■ WHAT YOU WILL DO
Keep only the lines of the material below that contain the word "Hello". Copy those lines.

#### THE INPUT

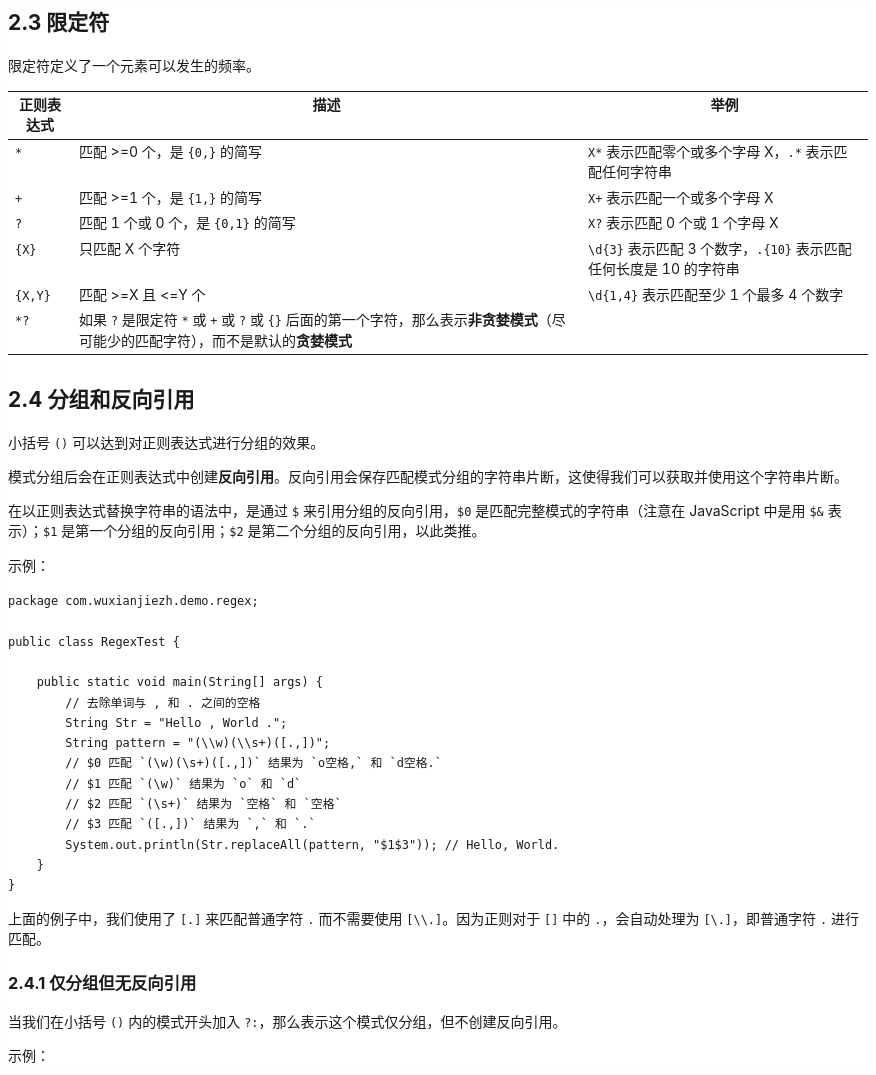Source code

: ## 2.3 限定符

限定符定义了一个元素可以发生的频率。

| 正则表达式 | 描述                                                         | 举例                                                         |
| ---------- | ------------------------------------------------------------ | ------------------------------------------------------------ |
| `*`        | 匹配 >=0 个，是 `{0,}` 的简写                                | `X*` 表示匹配零个或多个字母 X，`.*` 表示匹配任何字符串       |
| `+`        | 匹配 >=1 个，是 `{1,}` 的简写                                | `X+` 表示匹配一个或多个字母 X                                |
| `?`        | 匹配 1 个或 0 个，是 `{0,1}` 的简写                          | `X?` 表示匹配 0 个或 1 个字母 X                              |
| `{X}`      | 只匹配 X 个字符                                              | `\d{3}` 表示匹配 3 个数字，`.{10}` 表示匹配任何长度是 10 的字符串 |
| `{X,Y}`    | 匹配 >=X 且 <=Y 个                                           | `\d{1,4}` 表示匹配至少 1 个最多 4 个数字                     |
| `*?`       | 如果 `?` 是限定符 `*` 或 `+` 或 `?` 或 `{}` 后面的第一个字符，那么表示**非贪婪模式**（尽可能少的匹配字符），而不是默认的**贪婪模式** |                                                              |

## 2.4 分组和反向引用

小括号 `()` 可以达到对正则表达式进行分组的效果。

模式分组后会在正则表达式中创建**反向引用**。反向引用会保存匹配模式分组的字符串片断，这使得我们可以获取并使用这个字符串片断。

在以正则表达式替换字符串的语法中，是通过 `$` 来引用分组的反向引用，`$0` 是匹配完整模式的字符串（注意在 JavaScript 中是用 `$&` 表示）；`$1` 是第一个分组的反向引用；`$2` 是第二个分组的反向引用，以此类推。

示例：

```
package com.wuxianjiezh.demo.regex;

public class RegexTest {

    public static void main(String[] args) {
        // 去除单词与 , 和 . 之间的空格
        String Str = "Hello , World .";
        String pattern = "(\\w)(\\s+)([.,])";
        // $0 匹配 `(\w)(\s+)([.,])` 结果为 `o空格,` 和 `d空格.`
        // $1 匹配 `(\w)` 结果为 `o` 和 `d`
        // $2 匹配 `(\s+)` 结果为 `空格` 和 `空格`
        // $3 匹配 `([.,])` 结果为 `,` 和 `.`
        System.out.println(Str.replaceAll(pattern, "$1$3")); // Hello, World.
    }
}
```

 上面的例子中，我们使用了 `[.]` 来匹配普通字符 `.` 而不需要使用 `[\\.]`。因为正则对于 `[]` 中的 `.`，会自动处理为 `[\.]`，即普通字符 `.` 进行匹配。 

### 2.4.1 仅分组但无反向引用

当我们在小括号 `()` 内的模式开头加入 `?:`，那么表示这个模式仅分组，但不创建反向引用。

示例：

########

■ TASK OUTPUT
        String Str = "Hello , World .";
        System.out.println(Str.replaceAll(pattern, "$1$3")); // Hello, World.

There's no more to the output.